Charity shrugged, a hint of redness coloring her cheeks and neck “I hang around the cathedral on Archer and Pine Avenue when they practice. I sometimes pretend I’m in the choir.”

“Well little lady, guess what? I just happen to be good friends with the choir director at St. Vincent’s. Would you like me to introduce her to you?”

“I..I would love to, but…” Charity hesitated

“But, you’re a little embarrassed by your appearance. I understand,” Marcus said reading her apprehension. Struggling to get back on his feet, he grunted “I think we can remedy that.”

“You can? How?” Charity asked, assisting the old man to his feet.

“How would you like to come live with me, strictly a trial basis, as you may leave whenever you like. I assure you I’m harmless.”

“That would be awesome!” the youth exclaimed with elation. “But I would like to get some of my things. They’re in an old building just around the corner. Come on, I’ll show you.”

With a renewed sense of purpose, the old man followed Charity to an abandoned building, where she turned to him and said, “I just have a few things I would like to take with me, a picture of my family, a couple of books, you know stuff like that. You wanna see inside?”

Marcus being curious as to how an eleven year old survives alone, quickly accepted the offer. “Sure, lead the way.”

Charity took him by the hand and led him through the collapsing doorway, “watch your step here” was the last thing Marcus heard her say. There was a bone crunching blow to the back of his head, and he collapsed forward in a heap. Blood was beginning to trickle from the opening in his skull, and he let out a moan before rooster boy one brought the iron pipe down with enough force to collapse the back of his skull. Marcus’ fingers twitched momentarily, and one of his pupils completely dilated, the other was unseen due to it lolling back into his head as if trying to stare at the injury.

“Wooohooo!
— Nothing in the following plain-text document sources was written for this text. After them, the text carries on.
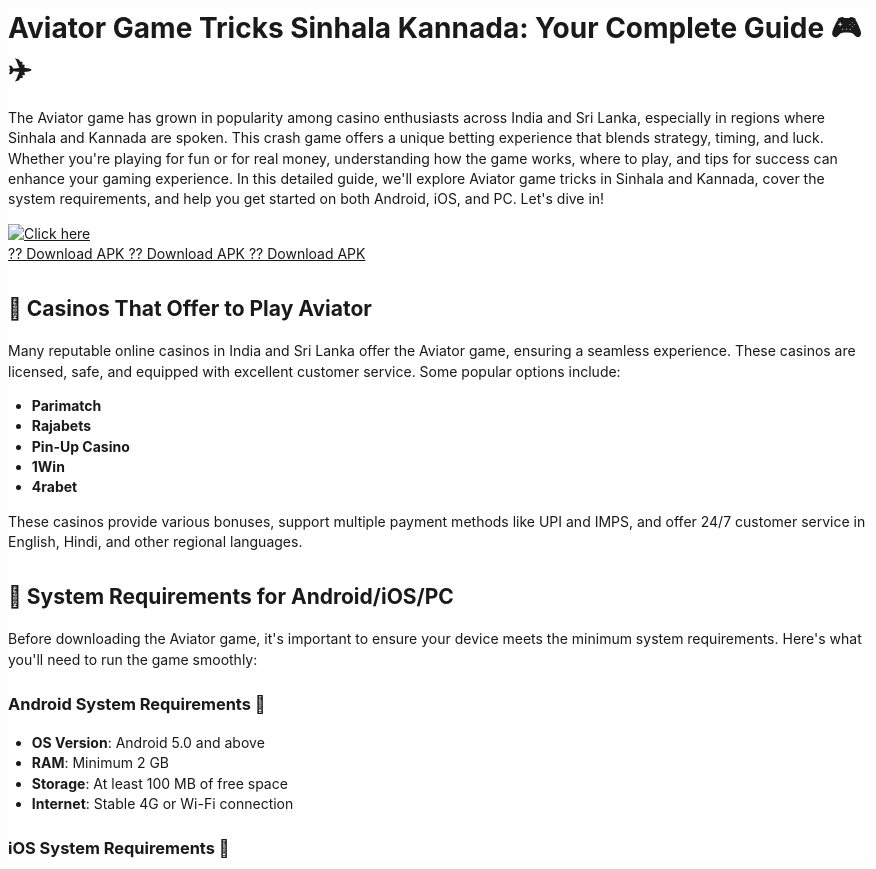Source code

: # Aviator Game Tricks Sinhala Kannada: Your Complete Guide 🎮✈️

The Aviator game has grown in popularity among casino enthusiasts across
India and Sri Lanka, especially in regions where Sinhala and Kannada are
spoken. This crash game offers a unique betting experience that blends
strategy, timing, and luck. Whether you\'re playing for fun or for real
money, understanding how the game works, where to play, and tips for
success can enhance your gaming experience. In this detailed guide,
we\'ll explore Aviator game tricks in Sinhala and Kannada, cover the
system requirements, and help you get started on both Android, iOS, and
PC. Let\'s dive in!

[![Click
here](https://readscoops.com/wp-content/uploads/2023/03/Readscoop-aviator-1-1.jpg)](https://click.traffprogo7.com/RycHEFxU?landing=54)\
[?? Download APK ?? Download APK ?? Download
APK](https://click.traffprogo7.com/RycHEFxU?landing=54)

## 🎰 Casinos That Offer to Play Aviator

Many reputable online casinos in India and Sri Lanka offer the Aviator
game, ensuring a seamless experience. These casinos are licensed, safe,
and equipped with excellent customer service. Some popular options
include:

-   **Parimatch**
-   **Rajabets**
-   **Pin-Up Casino**
-   **1Win**
-   **4rabet**

These casinos provide various bonuses, support multiple payment methods
like UPI and IMPS, and offer 24/7 customer service in English, Hindi,
and other regional languages.

## 📱 System Requirements for Android/iOS/PC

Before downloading the Aviator game, it\'s important to ensure your
device meets the minimum system requirements. Here\'s what you\'ll need
to run the game smoothly:

### Android System Requirements 🤖

-   **OS Version**: Android 5.0 and above
-   **RAM**: Minimum 2 GB
-   **Storage**: At least 100 MB of free space
-   **Internet**: Stable 4G or Wi-Fi connection

### iOS System Requirements 🍏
Home run, Chuck!” Rooster boy two bellowed, strutting around the felled victim. “You’re getting good at this” he said before rifling through the dead mans’ pockets like a scavenger.

“Charity here is the good one,” Rooster boy one replied, kissing the young girl on the mouth. “She reels ‘em in with the ‘innocent child’ con, and we finish ‘em off. How much did you take off that deaf guy before he splattered himself all over the front of that truck?”

“Oh, he only had a couple of bucks and a little change. Today wasn’t one of his better days” she replied, lighting a cigarette and inhaling deeply. “I wish you guys hadn’t busted up the instrument. We could have pawned it for a few dollars.”

“Yeah, well if the stupid fuck hadn’t put up such a fight; we would have just taken it and been done” rooster boy two chimed in. “And this old geezer had a little more than pocket change” he added counting the bills with a flurry. “Seven hundred dollars…this should last us for a few weeks.”

“Yeah, this was a good mark. Great job Charity. Let’s get outta here and grab some chow, huh?” rooster boy one conclude.

“Just a second,” Charity said kneeling near the old man. She leaned over close to his ear and whispered “to answer your question from earlier…’Humanity’ is just doing what it has done since the beginning of our time, we just haven’t learned from our past.” She kissed him on the forehead and hopped up, trotting to catch up with the other two miscreants.